Please Leave a Message After The Tone

That’s it. I have passed the point of no return. What’s done is done and now I must face up to whatever is to come in the next minute or so. I take a deep breath, doing my best to calm and mentally prepare myself while I still can. Here I go – I raise my trembling hand to my ear, and it is greeted with a moment of eerie silence. Then the tones, in bursts of a single second each, ring deep into my mind for what seems like an eternity. Will they ever pick up? There is silence again, but I barely notice it before the sinister crackle…and then a warm and familiar voice. “Hello?”

Yes, the amateur sleuths amongst you may have worked out that I have just described the build-up to a phone call. This is an act to which millions around the world would not even give a second thought, but to me – even as I approach the ripe old age of 20 – it is still something strangely alien. Indeed, you’re reading a post by a man who would rather conveniently “forget” to plug the phone in at his last job, just so that he didn’t have to answer it and risk making a fool of himself. I don’t answer the phone at home either, and have been known to ignore its rings even if I’m sitting right next to it. The main reason for this is very simple, and I believe it is also commonly known as “verbal diarrhoea”. It doesn’t matter how meticulously I may have any phone call or response planned out in my head, because any hopes I hold of a seamless and flowing conversation are usually dashed as soon as I open my mouth. This is something my friend – who I am normally more than capable of speaking to without a problem – fully found out when I rang them the other day, while feeling the crushing pressure of sticking to the script I’d taken the time to form to myself beforehand.
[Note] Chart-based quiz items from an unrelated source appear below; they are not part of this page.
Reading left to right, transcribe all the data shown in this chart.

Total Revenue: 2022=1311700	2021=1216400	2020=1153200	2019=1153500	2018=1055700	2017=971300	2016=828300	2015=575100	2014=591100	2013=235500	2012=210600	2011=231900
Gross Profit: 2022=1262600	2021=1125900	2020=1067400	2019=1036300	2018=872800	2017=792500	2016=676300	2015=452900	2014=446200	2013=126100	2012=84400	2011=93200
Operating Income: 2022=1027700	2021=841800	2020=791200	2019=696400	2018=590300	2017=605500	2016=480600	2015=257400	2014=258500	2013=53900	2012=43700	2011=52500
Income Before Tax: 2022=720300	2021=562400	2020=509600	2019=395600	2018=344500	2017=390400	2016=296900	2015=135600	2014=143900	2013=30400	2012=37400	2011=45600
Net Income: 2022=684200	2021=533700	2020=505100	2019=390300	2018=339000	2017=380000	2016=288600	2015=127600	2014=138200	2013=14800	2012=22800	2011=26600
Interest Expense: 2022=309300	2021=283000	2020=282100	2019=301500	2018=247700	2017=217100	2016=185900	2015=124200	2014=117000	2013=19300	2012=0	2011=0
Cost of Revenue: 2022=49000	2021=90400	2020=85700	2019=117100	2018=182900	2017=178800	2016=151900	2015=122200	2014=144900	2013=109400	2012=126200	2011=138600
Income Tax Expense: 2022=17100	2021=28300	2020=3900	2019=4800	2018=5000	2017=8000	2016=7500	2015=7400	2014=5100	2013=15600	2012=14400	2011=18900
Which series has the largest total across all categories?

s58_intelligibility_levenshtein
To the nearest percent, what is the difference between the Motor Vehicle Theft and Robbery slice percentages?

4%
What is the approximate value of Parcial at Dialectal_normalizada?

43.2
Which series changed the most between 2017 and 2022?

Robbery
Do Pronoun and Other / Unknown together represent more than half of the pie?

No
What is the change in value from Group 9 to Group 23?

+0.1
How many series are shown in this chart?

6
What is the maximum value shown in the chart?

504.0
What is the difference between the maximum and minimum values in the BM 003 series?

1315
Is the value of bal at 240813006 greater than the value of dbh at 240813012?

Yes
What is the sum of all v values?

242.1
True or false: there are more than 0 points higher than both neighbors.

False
The nervous gibberish that ultimately seeped out from between my lips seemed so incoherent that it’s a wonder we aren’t still finishing an originally straightforward exchange now. I’ll definitely have to apologise to my friend when I next see them – I feel like I wasted their time! Maybe I can also attribute my lack of phone confidence to the added pressure of trying to remember important information when it’s quite literally going in one ear and out of the other. It’s especially difficult if you’re frantically trying to find a pen or paper to record it on at the same time – if what someone is telling me is really so crucial, why can’t they just text me, email me or send me a letter, so I have whatever I need in black and white before my eyes? It’s reassuring to be able to see such things as many times as I want rather than to hear them once, which is why this blog’s email address is open to collate however many messages it may receive. Besides, I like reading, and responding to one gives me an opportunity to do that. Plus I’m a creative bloke, and I get to carefully consider and write a reply, so what’s not to like about that?

No phone calls please. I won’t be available – so you’ll have to leave a message after the tone. At least I can replay those!